• [Task details] Copy out the part of the entries that begins with the line containing "Venetiano keukenwrap staal in je eigen keuken" and runs through the last line of the entries, both included. Leave the pictures out of your copy.

• [Dataset]

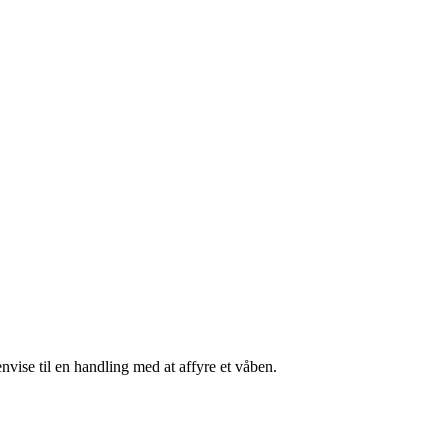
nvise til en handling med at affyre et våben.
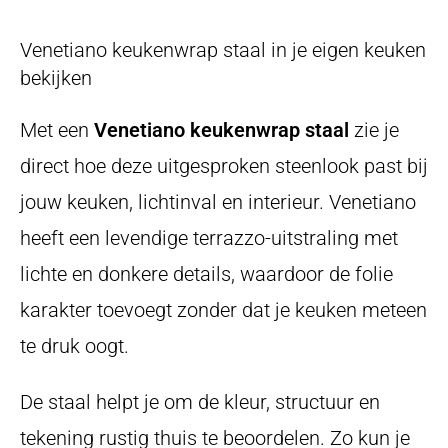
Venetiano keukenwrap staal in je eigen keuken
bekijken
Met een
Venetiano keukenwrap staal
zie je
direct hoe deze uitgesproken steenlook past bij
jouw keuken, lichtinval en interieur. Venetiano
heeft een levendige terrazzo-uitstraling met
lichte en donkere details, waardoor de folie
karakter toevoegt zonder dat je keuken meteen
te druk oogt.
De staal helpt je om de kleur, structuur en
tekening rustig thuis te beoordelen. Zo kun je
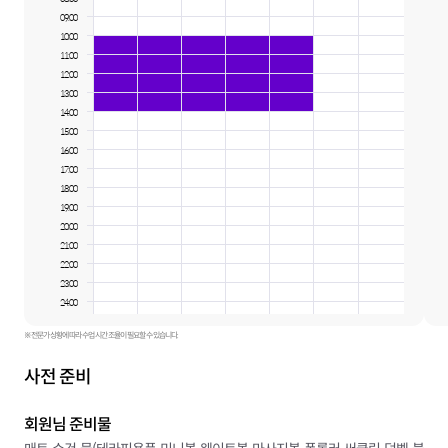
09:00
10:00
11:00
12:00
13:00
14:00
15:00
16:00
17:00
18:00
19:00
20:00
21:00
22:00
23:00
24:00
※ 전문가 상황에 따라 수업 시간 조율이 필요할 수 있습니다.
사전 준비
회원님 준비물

• [Task answer]
Venetiano keukenwrap staal in je eigen keuken
bekijken
Met een
Venetiano keukenwrap staal
zie je
direct hoe deze uitgesproken steenlook past bij
jouw keuken, lichtinval en interieur. Venetiano
heeft een levendige terrazzo-uitstraling met
lichte en donkere details, waardoor de folie
karakter toevoegt zonder dat je keuken meteen
te druk oogt.
De staal helpt je om de kleur, structuur en
tekening rustig thuis te beoordelen. Zo kun je
09:00
10:00
11:00
12:00
13:00
14:00
15:00
16:00
17:00
18:00
19:00
20:00
21:00
22:00
23:00
24:00
※ 전문가 상황에 따라 수업 시간 조율이 필요할 수 있습니다.
사전 준비
회원님 준비물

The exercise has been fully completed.